Por eso, cuando el novelista capta la atención de su lector llevándole hasta el final, no lo logra por haberlo engañado, sino por haber vencido su incredulidad, por haberle obligado a aceptar la ficción. Pero, para que funcione, la narración ha de respetar, además, dos preceptos: el de la verosimilitud y el de la coherencia. La condición de lo verosímil es lo que se predica de aquellos relatos que cuentan algo que se asemeja a lo real, o a lo que podrían muy bien haber sucedido. La coherencia es la cualidad de la congruencia, esa que se mantiene de principio a fin. Como decía Umberto Eco en Seis paseos por los bosques narrativos, a una novela no le pedimos que sea verdadera, sino que su autor respete la coherencia de lo dicho. No buscamos su correspondencia con el mundo real, sino que sus elementos encajen internamente: que cada elemento tenga su relación con los otros y con el conjunto.
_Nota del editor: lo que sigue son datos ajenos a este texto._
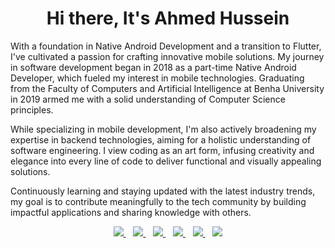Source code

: <h1 align='center'>Hi there, It's Ahmed Hussein</h1>

<p align='start'>With a foundation in Native Android Development and a transition to Flutter, I've cultivated a passion for crafting innovative mobile solutions. My journey in software development began in 2018 as a part-time Native Android Developer, which fueled my interest in mobile technologies. Graduating from the Faculty of Computers and Artificial Intelligence at Benha University in 2019 armed me with a solid understanding of Computer Science principles.

While specializing in mobile development, I'm also actively broadening my expertise in backend technologies, aiming for a holistic understanding of software engineering. I view coding as an art form, infusing creativity and elegance into every line of code to deliver functional and visually appealing solutions.

Continuously learning and staying updated with the latest industry trends, my goal is to contribute meaningfully to the tech community by building impactful applications and sharing knowledge with others.
</p>


<p align='center'>
<a href="mailto:ahmeddhus@gmail.com">
  <img src="https://img.shields.io/badge/email me-%23D14836.svg?&style=for-the-badge&logo=gmail&logoColor=white" />
</a>&nbsp;&nbsp;
<a href="https://twitter.com/ahmeddhus">
  <img src="https://img.shields.io/badge/twitter-%231DA1F2.svg?&style=for-the-badge&logo=twitter&logoColor=white" />
</a>&nbsp;&nbsp;
<a href="https://www.linkedin.com/in/ahmeddhus/">
  <img src="https://img.shields.io/badge/linkedin-%230077B5.svg?&style=for-the-badge&logo=linkedin&logoColor=white" />
</a>&nbsp;&nbsp;
  <a href="https://stackoverflow.com/users/6694858/ahmed-hussein">
  <img src="https://img.shields.io/badge/stackoverflow-%23D14836.svg?&color=white&style=for-the-badge&logo=stackoverflow" />
</a>&nbsp;&nbsp;
  <a href="https://medium.com/@ahmeddhus">
  <img src="https://img.shields.io/badge/medium-%23D14836.svg?&color=black&style=for-the-badge&logo=medium&logoColor=white" />
</a>&nbsp;&nbsp;
  <a href="https://www.youtube.com/@groovex7470">
  <img src="https://img.shields.io/badge/youtube-%23D14836.svg?&style=for-the-badge&logo=youtube&logoColor=white" />
</p>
Lo verosímil y lo coherente se respetan totalmente en esta novela (no siempre ha sido así en otras ficciones de Juan José Millás, más asilvestradas o delirantes) y, por tanto, el mundo descrito en El mundo es creíble y la voz narrativa parece muy convincente, incluso veraz. ¿Por qué esa impresión? Porque quien habla, el narrador, se llama Juanjo y de apellido Millás, un tipo que se asemeja al autor empírico, cosa que, de entrada, nos permitiría leer la obra como una confesión. Yo no daría eso por supuesto: las novelas en primera persona tienen un alto poder de convicción, cierto, pero de ello no cabe extraer veracidad. Pip, en Grandes esperanzas, nos narraba su historia infantil con fuerza y verosimilitud, con detalle y con coherencia, pero no diríamos que aquel relato de niñez y juventud fuera un trasunto de la vida real de Charles Dickens, aunque éste también lo pasara mal en sus desvelos y ocupaciones infantiles. Lo mismo podríamos decir de Oliver Twist o de David Copperfield. ¿Que estos personajes tenían mucho del novelista? Por supuesto: los caracteres ficticios suelen estar concebidos consciente o inconscientemente como una condensación o como un desplazamiento de rasgos del autor o de individuos que él mismo conoce.  Como sucede con los sueños descritos por Freud… Pero esos materiales externos y el resto diurno que se incorporan al relato no son necesariamente lo que le da veracidad a la novela: lo que la hace creíble es la necesidad de lo que se dice y de cómo se dice. Leyendo El mundo, tenemos la impresión de que Juan José Millás ha sabido controlar de principio a fin los ingredientes de su relato, los datos de su narrador-protagonista, y ello sin escribir una historia realista o naturalista, sino una novela en la que la clarividencia algo patológica del personaje no contraría la quimera ordinaria en la que vive y que muchos podemos reconocer.